By expounding on its
peaceful intentions to explain last year's flurry of
diplomatic and economic initiatives, Beijing seeks to
allay Asian worries over the Chinese dragon's
lengthening shadow. In addition, by highlighting how
China's growing economic strength will benefit the less
developed countries of Southeast Asia and Central Asia,
Beijing is working to gain their active engagement in
China's economic plan.
As Premier Wen Jiabao
told the ASEAN (Association of Southeast Asian Nations)
leaders during their October summit last October, "A
developed and stronger China will bring about
development opportunities and tangible benefits to every
Asian country. It is a great contribution to the peace
and development of Asia."
Finally, by
contrasting the differences between Chinese and US
policies, the Chinese leadership is attempting to
undermine Washington's relationships with Asian nations
and to supplant the United States as the predominant
power in Asia.
Foreign policy reinforces
domestic stability The Chinese leadership defines
its primary national interests as retaining Communist
Party control and achieving international acceptance of
China as the Asian superpower with hegemony over the
region. To retain a "mandate from heaven" legitimacy as
the ruling power and to reduce the risks stemming from
domestic civil unrest, the party sees the need
continually to improve the economic condition of the
country and, more important, of the populace.
Economic growth must be sufficient to absorb the
millions of new workers entering the workforce annually,
incorporate the unemployed workforce already displaced
by closures of inefficient state-owned enterprises, and
attain what has become a mantra of 8 percent annual
economic growth.
One of the most effective means
to achieve these ends is to increase and formalize
economic engagement with Asian nations. China's
declining ability to meet its agricultural and energy
needs through its own domestic supplies adds a sense of
urgency to the strategy. A prerequisite condition to
achieving these goals, however, is to maintain regional
peace as well as to dampen regional fears over the
potential consequences of China's growing power.

[Action item] Please carry on the passage about China's foreign policy in Asia, picking up after its last sentence.

[Dataset section]
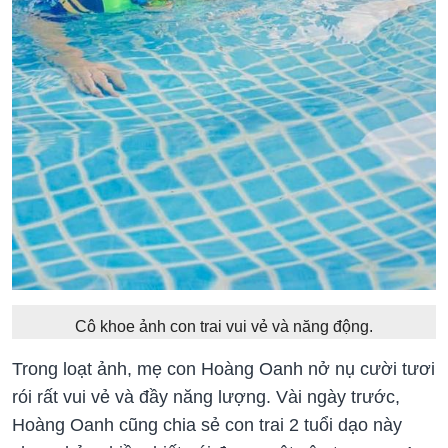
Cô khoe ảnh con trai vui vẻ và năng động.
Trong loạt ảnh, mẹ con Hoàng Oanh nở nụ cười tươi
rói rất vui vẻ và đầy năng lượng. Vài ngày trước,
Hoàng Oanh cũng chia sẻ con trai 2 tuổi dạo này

[Output of the task]
Defining heping jueqi - peaceful
rise Ruan Zongzee, deputy director of the
Beijing-based China Institute for International Studies,
articulated the heping jueqi policy in an article
titled "2003 Foreign Policy: Peaceful Rising". Ruan
credits the "new leaders" of China with implementing a
regional foreign policy that reflects a "new way of
thinking" that is broader, more flexible, and more
pragmatic. He touts the frequent foreign visits by the
leadership during the past year as having "elevated
Sino-regional relations to a new height".
China's strong involvement and its surpassing of
Japan for Asian market share are highlighted as key
indicators of Beijing's critical role in East Asia
having achieved greater economic cooperation.
'Peaceful rising' trumps 'China
threat' Ruan identifies the key foreign-policy
question China faces as "whether she can make the world
accept her, but before this is whether she can make the
regional nations accept her". Assuring Asian nations of
China's peaceful intentions represents the key goal of
the peaceful-rising policy. The policy advocates
"rising" as the goal, "peace" as the condition, and it
emphasizes the importance of "being on friendly terms
with your neighbor".
Yoichi Funabashi,
foreign-affairs columnist for the Asahi Shimbun,
encapsulated the situation that Beijing faces: "In
international politics, how a country rises often has
more drastic consequences for the world than the rise
itself." He highlighted that the "speed, velocity,
ideology and, most significantly, the impact it has on
the international balance of power" can result in
neighboring countries reacting with suspicion, caution,
or even fear.
Funabashi reported that a
researcher from a Chinese government-affiliated
think-tank explained heping jueqi by commenting,
"China aims to grow and advance without upsetting
existing orders. We are trying to rise in a way that
benefits our neighbors." In this manner, the academic
continued, China is continuing to follow the late leader
Deng Xiaoping's advice to successor Jiang Zemin to
"never act haughtily".
The degree to which this
reflects a long-term strategy for Beijing is indicated
by a member of the Chinese People's Political
Consultative Conference who stated that the government
is studying "How did historic empires and major powers
rise and what reactions did they trigger? What should we
do so as not to cause excessive wariness?" Such comments
mirror US media reports that Secretary of Defense Donald
Rumsfeld commissioned academic researchers to prepare
studies of the causes for the downfall of historical
empires in order for Washington to counter foreign
perceptions of a US empire.
The heping
jueqi policy is also intended to rebut the
China-threat theory, which seeks to "vilify China's
image and stop her rise". Beijing strives to gain
additional support by contrasting its intentions with
those of the United States. Ruan comments that the Iraq
war "demonstrates the US will rely on its economic and
military might, pursue unilateralism, realize the 'seek
to gain the initiative' military strategy, strive its
hardest to achieve hegemony". The contradiction between
the US "unipolar" policy and China's "multipolar" policy
will reinforce Asian nations' perceptions of the
benefits of allying themselves with Beijing over
Washington.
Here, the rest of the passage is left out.